Heart Chase looked down at the crying heap that was her sister. True, she nearly killed her, and she had stolen the body of her husband. She had aided the enemy in a bid for power that, if it had succeeded, would have murdered the goddess that most ponies prayed to every day. Yet despite it all, Apple Chase was her sister, and she was a pony. Heart Chase smiled at her sister.

“I forgive yah,” said Heart Chase. “Celestia told us all that she wants us to forget the past and learn to love each other again. I do love yah, and I forgive yah, but yah can’t stay here. You know us Chases. We ain’t too quick to forgive or forget, and I don’t think some of the family would want yah around.” She pushed away her sister’s singed mane. “Yah can’t say you’d really blame them.”

“I really can’t,” said Apple Chase. “But where will I go from here?”

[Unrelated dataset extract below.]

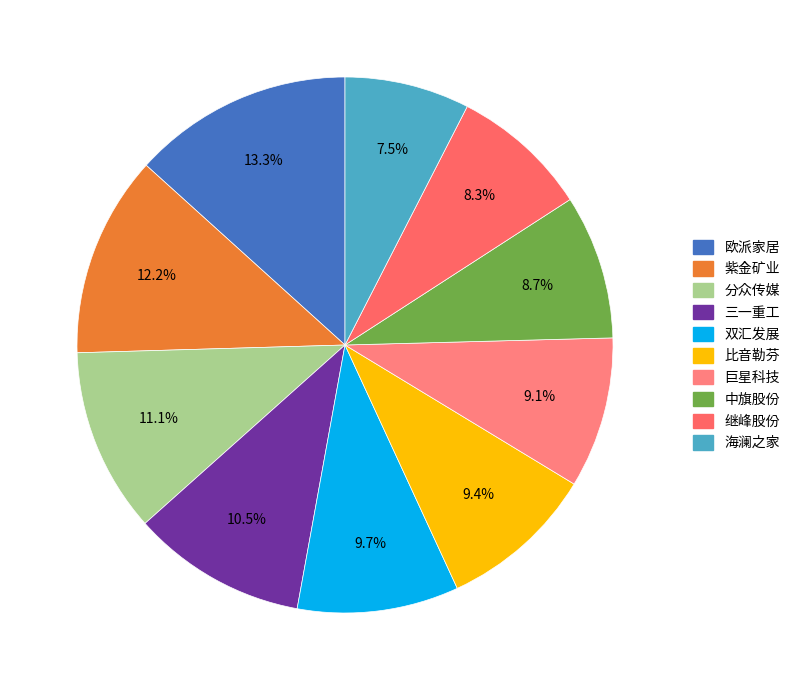

Rank the categories by value from lowest to highest.

海澜之家, 继峰股份, 中旗股份, 巨星科技, 比音勒芬, 双汇发展, 三一重工, 分众传媒, 紫金矿业, 欧派家居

“Yah can come with me and Knights,” said Heart Chase. “We’re supposed to be shippin’ out at the end of the week from Hackney Cove to Hoofswell. Yah can come with us if yah want.” Apple Chase smiled at her sister.

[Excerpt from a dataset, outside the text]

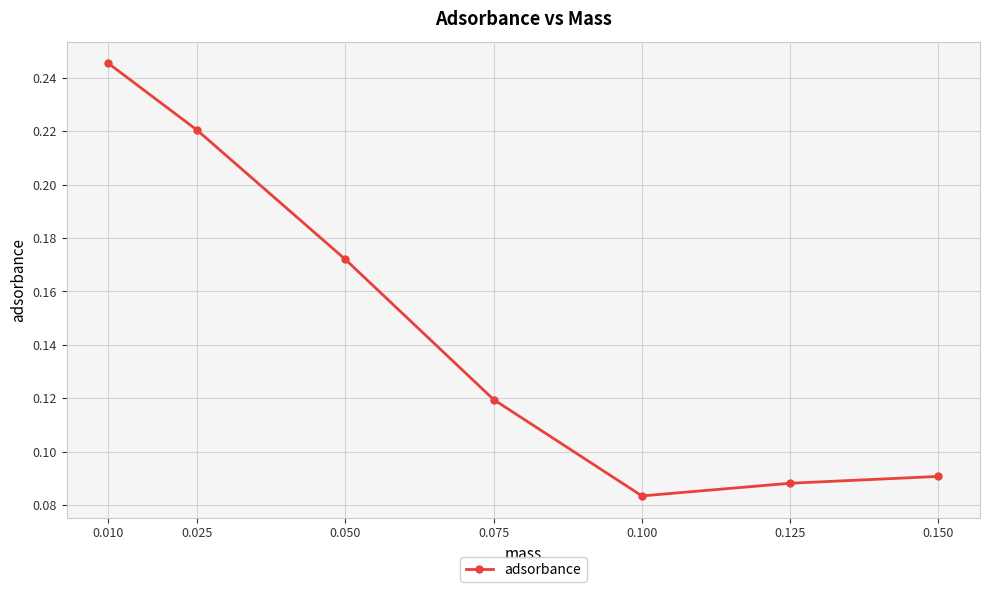

How many values are between 0 and 1?

7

“You really are the best, Heart Chase,” she sniffed. “You’re a much better pony than I could ever be.”

Heart Chase left her sister in the office to return to the celebration. She walked along the side of the barn, quietly thinking about how she would tell her friends that Apple Chase was coming with them when she came to the wide open door. Inside the barn was the happy laughter of family and friends who had come together to celebrate life and the joys of being together. Ridgeline laughed and danced with one of her cousins, while Constance flirted with the stallions, and Bard performed magic tricks for the fillies and colts.

It was in that moment, she finally realized what her cutie mark meant, and how it applied to her special talent. She could see the value in all things. Instead of seeing a prostitute, a coward, and a berserker, she had found instead a caring soul, a dedicated friend, and a true warrior. The three hearts were for the three ponies that would become more that friends; they had become family.

And if Heart Chase knew anything, it was how to love her family.